• **TASK INSTRUCTIONS**:
Gather every line from the items below that contains the word "left" and copy each one in full.

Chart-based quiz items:
::::
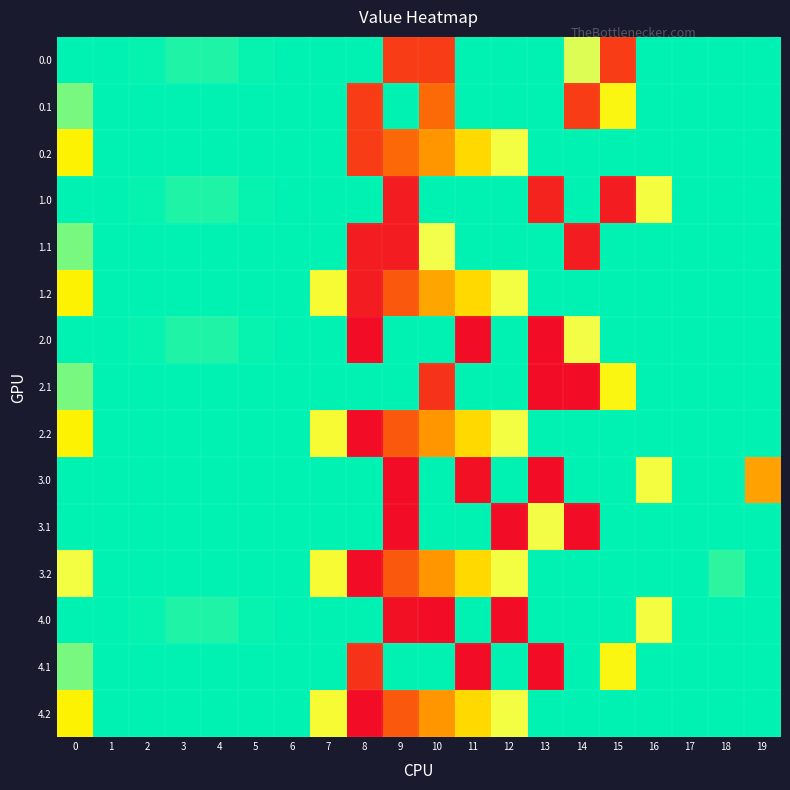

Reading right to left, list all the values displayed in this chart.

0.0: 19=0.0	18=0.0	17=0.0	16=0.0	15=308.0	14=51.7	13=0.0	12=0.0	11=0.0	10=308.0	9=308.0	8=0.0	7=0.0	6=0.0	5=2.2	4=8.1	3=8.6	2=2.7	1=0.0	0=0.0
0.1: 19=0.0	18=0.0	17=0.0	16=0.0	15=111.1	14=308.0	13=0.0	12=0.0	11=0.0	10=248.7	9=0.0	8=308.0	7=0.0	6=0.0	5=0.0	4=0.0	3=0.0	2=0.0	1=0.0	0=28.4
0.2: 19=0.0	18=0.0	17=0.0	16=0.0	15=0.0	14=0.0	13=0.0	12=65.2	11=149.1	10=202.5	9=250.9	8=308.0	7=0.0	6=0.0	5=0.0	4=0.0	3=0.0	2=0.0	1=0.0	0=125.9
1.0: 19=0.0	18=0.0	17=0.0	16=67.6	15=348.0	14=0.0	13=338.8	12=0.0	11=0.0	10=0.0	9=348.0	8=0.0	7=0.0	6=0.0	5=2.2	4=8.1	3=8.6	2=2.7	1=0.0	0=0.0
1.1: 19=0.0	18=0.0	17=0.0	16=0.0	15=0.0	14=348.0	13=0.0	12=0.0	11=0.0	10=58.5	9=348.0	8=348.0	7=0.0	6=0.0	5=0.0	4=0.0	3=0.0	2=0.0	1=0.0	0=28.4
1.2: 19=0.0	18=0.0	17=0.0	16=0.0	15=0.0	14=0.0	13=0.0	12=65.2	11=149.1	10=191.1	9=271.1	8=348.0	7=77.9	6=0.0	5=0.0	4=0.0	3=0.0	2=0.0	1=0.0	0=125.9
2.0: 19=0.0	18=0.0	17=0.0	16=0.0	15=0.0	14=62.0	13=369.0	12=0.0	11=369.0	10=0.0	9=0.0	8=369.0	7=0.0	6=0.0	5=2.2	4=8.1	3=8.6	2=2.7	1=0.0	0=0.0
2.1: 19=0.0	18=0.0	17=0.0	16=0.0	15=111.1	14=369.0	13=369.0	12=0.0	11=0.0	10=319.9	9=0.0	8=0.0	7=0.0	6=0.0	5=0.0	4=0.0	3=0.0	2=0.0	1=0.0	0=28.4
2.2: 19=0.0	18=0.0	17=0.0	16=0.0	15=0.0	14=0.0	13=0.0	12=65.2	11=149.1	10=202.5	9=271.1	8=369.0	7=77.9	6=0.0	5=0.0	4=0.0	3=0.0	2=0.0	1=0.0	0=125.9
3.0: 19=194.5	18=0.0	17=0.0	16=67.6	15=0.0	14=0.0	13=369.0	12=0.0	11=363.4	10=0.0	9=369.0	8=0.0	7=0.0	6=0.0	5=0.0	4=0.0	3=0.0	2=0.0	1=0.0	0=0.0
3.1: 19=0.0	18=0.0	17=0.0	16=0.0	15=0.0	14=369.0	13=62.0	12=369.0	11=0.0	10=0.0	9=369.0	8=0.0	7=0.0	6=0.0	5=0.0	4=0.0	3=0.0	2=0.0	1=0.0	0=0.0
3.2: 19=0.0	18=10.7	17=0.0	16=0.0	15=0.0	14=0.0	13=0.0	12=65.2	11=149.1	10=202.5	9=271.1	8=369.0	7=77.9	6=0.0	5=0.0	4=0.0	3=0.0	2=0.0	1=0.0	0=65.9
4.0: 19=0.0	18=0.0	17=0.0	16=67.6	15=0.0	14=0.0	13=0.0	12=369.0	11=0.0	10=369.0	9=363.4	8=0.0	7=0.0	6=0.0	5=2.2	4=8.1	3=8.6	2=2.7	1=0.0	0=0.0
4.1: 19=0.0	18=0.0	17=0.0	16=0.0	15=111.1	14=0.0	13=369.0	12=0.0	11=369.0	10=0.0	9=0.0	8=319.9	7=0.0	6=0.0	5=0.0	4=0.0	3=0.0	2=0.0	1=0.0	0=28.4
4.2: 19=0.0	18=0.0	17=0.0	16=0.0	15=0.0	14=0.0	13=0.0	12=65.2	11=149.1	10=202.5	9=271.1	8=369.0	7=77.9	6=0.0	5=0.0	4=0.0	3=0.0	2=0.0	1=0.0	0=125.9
::::
• **WRITTEN SOLUTION**:
Reading right to left, list all the values displayed in this chart.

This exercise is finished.